PrintE-mail Written by Ed Fortune

Review: Batwoman Volume 2 – To Drown the World / Author: J.H. Williams III, W. Haden Blackman / Artist: Amy Reeder, Trevor McCarthy / Publisher: DC Comics / Release Date: Out Now

Batwoman is an odd fit in the new DC Universe. Most of the ‘Bat’ characters fit neatly into a family of heroes, each with a distinct role. Batwoman, aka Katherine Kane seems to be the outsider. She’s not really an ally of Batman, and her friends and allies don’t really tie into the Batman mythos. Instead, she is a loner, motivated by guilt and a powerful sense of self. In addition, most of her enemies are supernatural in nature. Batwoman Volume 2: To Drown the World is a blend of superhero detective story and supernatural monster hunting; an interesting mix.

To Drown the World has a strong premise; Medusa (a secretive terrorist organisation) is actively recruiting supernatural thugs through arcane and ritualistic methods. As this inevitably means that innocents suffer for the gain of evil, Batwoman is actively seeking to stop these baddies. Medusa make for nice villains, though the plot does get convoluted at points. This isn’t helped by a multiple perspective approach to the storytelling.

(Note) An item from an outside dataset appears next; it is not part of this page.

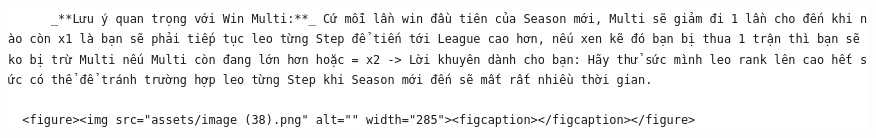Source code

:           _**Lưu ý quan trọng với Win Multi:**_ Cứ mỗi lần win đầu tiên của Season mới, Multi sẽ giảm đi 1 lần cho đến khi nào còn x1 là bạn sẽ phải tiếp tục leo từng Step để tiến tới League cao hơn, nếu xen kẽ đó bạn bị thua 1 trận thì bạn sẽ ko bị trừ Multi nếu Multi còn đang lớn hơn hoặc = x2 -> Lời khuyên dành cho bạn: Hãy thử sức mình leo rank lên cao hết sức có thể để tránh trường hợp leo từng Step khi Season mới đến sẽ mất rất nhiều thời gian.

      <figure><img src="assets/image (38).png" alt="" width="285"><figcaption></figcaption></figure>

This is not a book you can just jump into. There’s a large cast of characters and some significant arc plots and themes here, thus reading Volume One is essential. Those unfamiliar with the series will miss the character development, the intrigue and the complexity of the various relationships. Those who’ve read the first book will care about the protagonists, those who haven’t, won’t.

The art is great, while not as impressive as in the previous volume. Reeder and McCarthy do a good job of maintaining J.H. Williams' gorgeous art style, though you can see where various scenes have been patched together and this can break the narrative flow somewhat.

Batwoman Volume 2: To Drown the World collects issues 6 to 11 of the ongoing comic book series. Fans of the previous volume will be pleased to know that the story stays consistently good, and the reveals and plot twists are clever enough to keep the reader interested throughout. It’s a pity the art doesn’t stay as strong all the way through, but when it’s good, it is very good.